Al advertir que Petróleos Mexicanos (Pemex) realizó durante el 2016 pagos irregulares por más de 950 millones de pesos para la refinería de Miguel Hidalgo, en Tula, Jacqueline Peschard indicó que la sombra de Odebrecht se cierne también sobre México.

La presidenta del Comité Ciudadano del Sistema Nacional Anticorrupción participó en el foro Política y Dinero, Democracia vs Corrupción, organizado por el Instituto Nacional Electoral (INE).

Sin mencionar el nombre de Emilio Lozoya Austín, involucrado en la trama de corrupción de sobornos más grande América mejor conocida como el Caso Lava Jato, Peschard advirtió que “la sombra de Odebrecht se cierne también sobre México, particularmente sobre Petróleos Mexicanos (Pemex)”.

Indicó que desde el 2016, la Auditoría Superior de la Federación detectó que Pemex realizó presuntos pagos irregulares por más de 950 millones de pesos para la empresa Odebrecht con el fin de realizar obras en la refinería Miguel Hidalgo, en Tula.

Y ofreció más detalles del caso al indicar que el abogado de Odebrecht Rodrigo Tacla tenía la función de inyectar dinero en las campañas políticas.

“Y no solamente en Brasil, sino como ustedes saben en muchos países de América Latina, incluidos México”, alertó.

Manifestó que el dinero se inyectaba para enviar regalos a candidatos, organizar fiestas y homenajes, y acercar prostitutas de avistamiento a futuros aspirantes a cargos públicos en todas las latitudes del continente.

De acuerdo a los expedientes del Caso Lava Jatto, el abogado involucra a políticos de 12 países entre los que destacan Lula da Silva, de Brasil; Juan Manuel Santos, de Colombia; Ollanta Humala, de Perú; Michel Temer, actual presidente de Brasil y otros.

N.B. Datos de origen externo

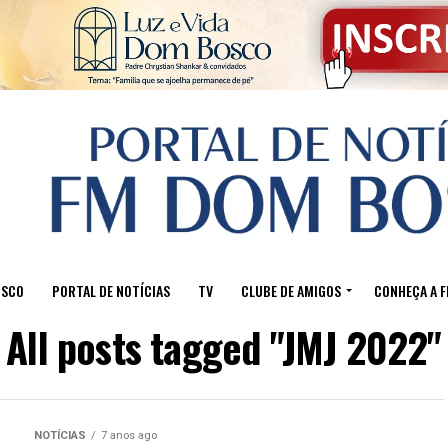
OSCO
PORTAL DE NOTÍCIAS
TV
CLUBE DE AMIGOS
CONHEÇA A 
All posts tagged "JMJ 2022"
NOTÍCIAS
7 anos ago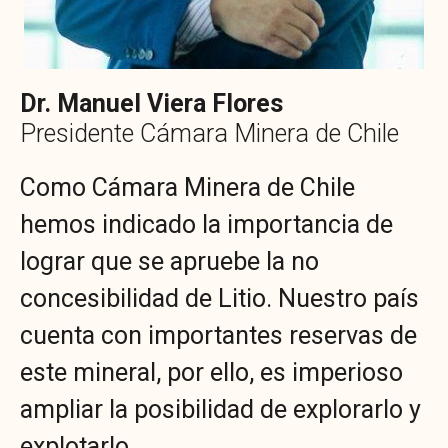
Dr. Manuel Viera Flores
Presidente Cámara Minera de Chile
Como Cámara Minera de Chile
hemos indicado la importancia de
lograr que se apruebe la no
concesibilidad de Litio. Nuestro país
cuenta con importantes reservas de
este mineral, por ello, es imperioso
ampliar la posibilidad de explorarlo y
explotarlo.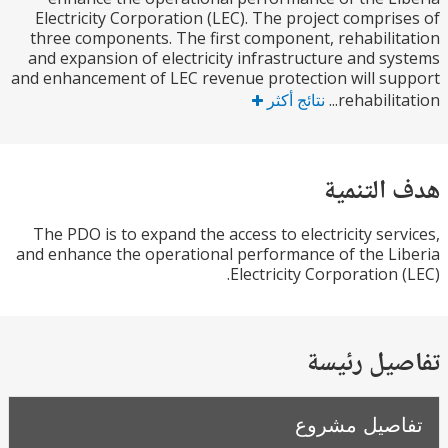
Electricity Corporation (LEC). The project compri
three components. The first component, rehabili
and expansion of electricity infrastructure and s
and enhancement of LEC revenue protection will s
rehabilita
نتائج أكثر
التنمية
The PDO is to expand the access to electricity ser
and enhance the operational performance of the L
Electricity Corporation 
يل رئيسة
صيل مشروع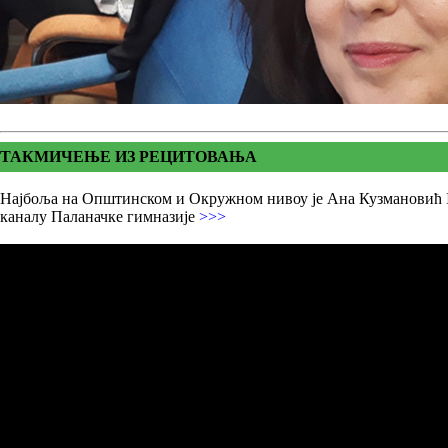
ТАКМИЧЕЊЕ ИЗ РЕЦИТОВАЊА
Најбоља на Општинском и Окружном нивоу је Ана Кузмановић II
каналу Паланачке гимназије
>>>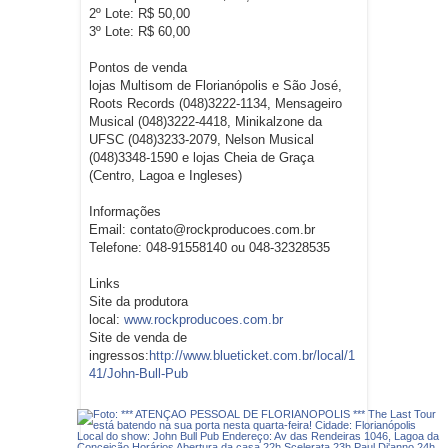
2º Lote: R$ 50,00
3º Lote: R$ 60,00
Pontos de venda
lojas Multisom de Florianópolis e São José,
Roots Records (048)3222-1134, Mensageiro
Musical (048)3222-4418, Minikalzone da
UFSC (048)3233-2079, Nelson Musical
(048)3348-1590 e lojas Cheia de Graça
(Centro, Lagoa e Ingleses)
Informações
Email: contato@rockproducoes.com.br
Telefone: 048-91558140 ou 048-32328535
Links
Site da produtora
local:
www.rockproducoes.com.br
Site de venda de
ingressos:
http://www.blueticket.com.br/local/1
41/John-Bull-Pub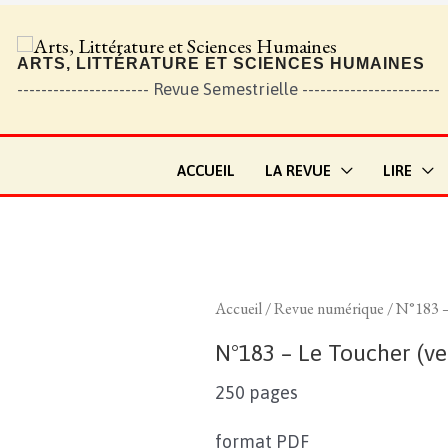
ARTS, LITTÉRATURE ET SCIENCES HUMAINES
---------------------- Revue Semestrielle -----------------------
ACCUEIL
LA REVUE
LIRE
Accueil
/
Revue numérique
/ N°183 –
N°183 – Le Toucher (v
250 pages
format PDF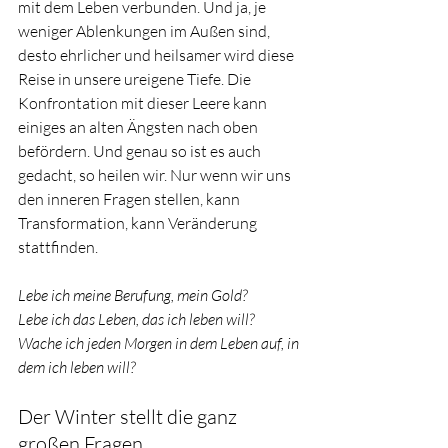
mit dem Leben verbunden. Und ja, je 
weniger Ablenkungen im Außen sind, 
desto ehrlicher und heilsamer wird diese 
Reise in unsere ureigene Tiefe. Die 
Konfrontation mit dieser Leere kann 
einiges an alten Ängsten nach oben 
befördern. Und genau so ist es auch 
gedacht, so heilen wir. Nur wenn wir uns 
den inneren Fragen stellen, kann 
Transformation, kann Veränderung 
stattfinden.
Lebe ich meine Berufung, mein Gold?
Lebe ich das Leben, das ich leben will?
Wache ich jeden Morgen in dem Leben auf, in 
dem ich leben will?
Der Winter stellt die ganz 
großen Fragen.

Personajes que ya están en la cárcel y autores de los millonarios sobornos que han decidido colaborar con las autoridades brasileñas han develado que en México el enlace para hacerle llegar dinero a la campaña de Enrique Peña Nieto, fue Emilio Lozoya Austín.

De acuerdo a la información que posee Peschard la operación consistía primero en involucrarse en las campañas políticas de los candidatos con posibilidades de ganar las contiendas, se encargaba del manejo de su imagen y después los asesoraba como gobernantes para incluir contratos con la empresa en sus planes de gobierno.

El abogado reveló que fueron más de mil los funcionarios que aceptaron sobornos, entre lo que incluían jefes de Estado y hasta encargados de ventanilla de cobros.

En el mismo foro, Jacqueline Peschard se refiere a Javier Duarte como “otro botón más sucio de la muestra, sin que nadie se le presente como rival, sigue siendo el ex gobernador de Veracruz”.